Heavy fighting raged for several days, as young men, hiding behind low walls, fired rocket-propelled grenades and AK-47s before running away only to pop up again a few streets away, according to accounts from residents. At least 10 men were killed and 50 wounded in the fighting.

More than a month later the area still looked like a war zone with dangling electrical wires and a wary atmosphere. The neighborhood was surrounded by Iraqi Army checkpoints, the soldiers tense and unsmiling as they checked identification cards and opened car trunks to search for guns. The units were not from Diwaniya.

The head of Mr. Sadr’s Diwaniya office, Sheik Haider al-Nadir, fled to Najaf. “I was afraid of being arrested,” he said. “Sometimes they arrest people with no excuse.”

A soft-spoken cleric, Mr. Nadir said Mr. Sadr’s organization was being wrongly accused of fomenting the troubles in Diwaniya, but granted that many groups involved in “bad activities” were using Mr. Sadr’s name. Others agree that some criminal gangs are trying to burnish their image by claiming a connection to Mr. Sadr.

With provincial elections approaching, the Sadr movement believes that the Supreme Iraqi Islamic Council and the governor want to weaken them by accusing those aligned with Mr. Sadr of causing the problems in the city. The election has been delayed, and Mr. Sadr’s supporters believe that the reason was to give the Supreme Islamic Iraqi Council time to reduce his appeal.

For people here, the competing rivalries breed confusion and fear. They do not know whom to trust. “You couldn’t tell which side was responsible for kidnappings, for killings,” said Abu Faris, the senior Diwaniya official who works with the provincial council.

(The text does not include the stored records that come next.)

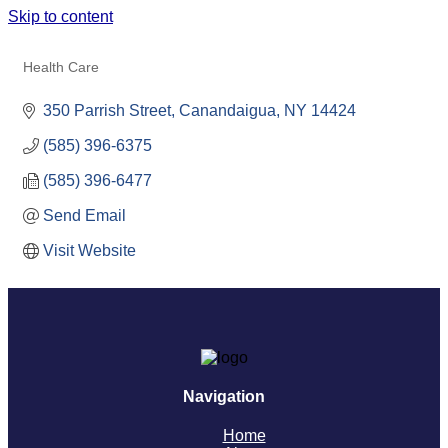
Skip to content
UR MEDICINE THOMPSON HEALTH
Health Care
Categories
350 Parrish Street
Canandaigua
NY
14424
(585) 396-6375
(585) 396-6477
Send Email
Visit Website
Navigation
Home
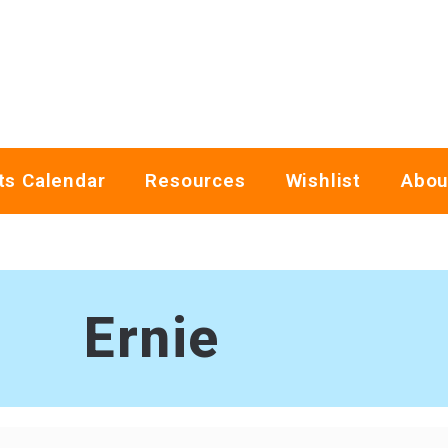
ts Calendar
Resources
Wishlist
Abou
Ernie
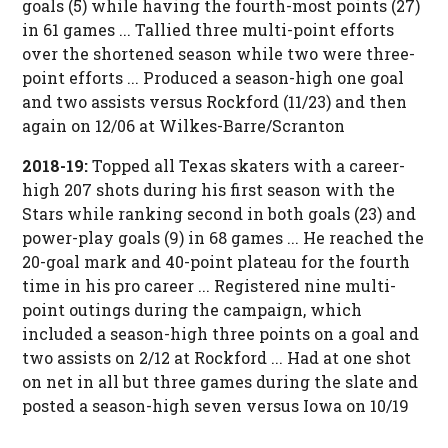
goals (5) while having the fourth-most points (27)
in 61 games ... Tallied three multi-point efforts
over the shortened season while two were three-
point efforts ... Produced a season-high one goal
and two assists versus Rockford (11/23) and then
again on 12/06 at Wilkes-Barre/Scranton
2018-19:
Topped all Texas skaters with a career-
high 207 shots during his first season with the
Stars while ranking second in both goals (23) and
power-play goals (9) in 68 games ... He reached the
20-goal mark and 40-point plateau for the fourth
time in his pro career ... Registered nine multi-
point outings during the campaign, which
included a season-high three points on a goal and
two assists on 2/12 at Rockford ... Had at one shot
on net in all but three games during the slate and
posted a season-high seven versus Iowa on 10/19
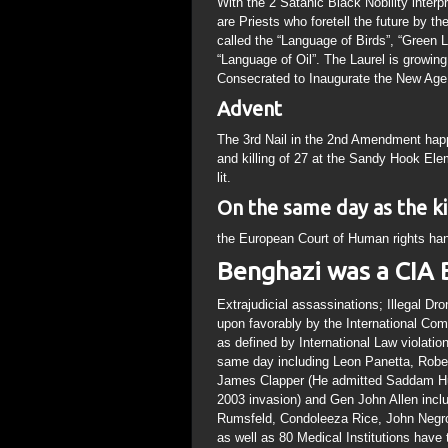
With the 2 Satanic Black Nobility interp
are Priests who foretell the future by th
called the “Language of Birds”, “Green
“Language of Oil”. The Laurel is growin
Consecrated to Inaugurate the New Age
Advent
The 3rd Nail in the 2nd Amendment hap
and killing of 27 at the Sandy Hook Ele
lit.
On the same day as the kil
the European Court of Human rights han
Benghazi was a CIA 
Extrajudicial assassinations; Illegal Dr
upon favorably by the International Comm
as defined by International Law violati
same day including Leon Panetta, Rober
James Clapper (He admitted Saddam Hu
2003 invasion) and Gen John Allen inclu
Rumsfeld, Condoleeza Rice, John Negro
as well as 80 Medical Institutions have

“And if you looked at the victims, they were all kinds of people: police, workers, professors,” he said. “They were from different groups.”

The unease was palpable on a recent visit to Diwaniya. At a checkpoint at the city’s borders, the police stopped several cars with out-of-town license plates and held the occupants, including a reporter for The New York Times, saying the city was not safe. After relenting, they begged the visitors not to tell the next checkpoint, run by the Iraqi Army, that the police had let them into the town.

“They do not like us, they will try to make trouble for us,” said a police lieutenant, Hussain Ali. He added that there were rumors that the governor was going to dismiss 350 members of the police force. “Why are they trying to do this? We will be left penniless, our families and children without a livelihood, and we are accused of nothing.”

At the next checkpoint, stony-faced Iraqi soldiers looked suspiciously at the Baghdad license plates but let the cars through. A few hundred feet farther on, however, outside the compound that housed the governor’s office, uniformed gunmen who would not say whether they were with the police or the army blocked entry even to the government parking lot. There seemed to be no communication between the various checkpoints and no agreed upon rules.

By the time the reporter left the city, the tone of the encounter with the police had changed from threatening to a plea for help. Mr. Ali and two of his police officer colleagues apologized for not having air-conditioning at the police station, but explained that their generator was broken. They were making tea on a small gas stove. But the worst came at night, Mr. Ali said.

“Please, if you speak to the governor, please ask him to fix our generator,” he said. “At night our checkpoint sinks into darkness and we cannot see if someone is about to attack us.”

An Iraqi employee of The New York Times contributed reporting.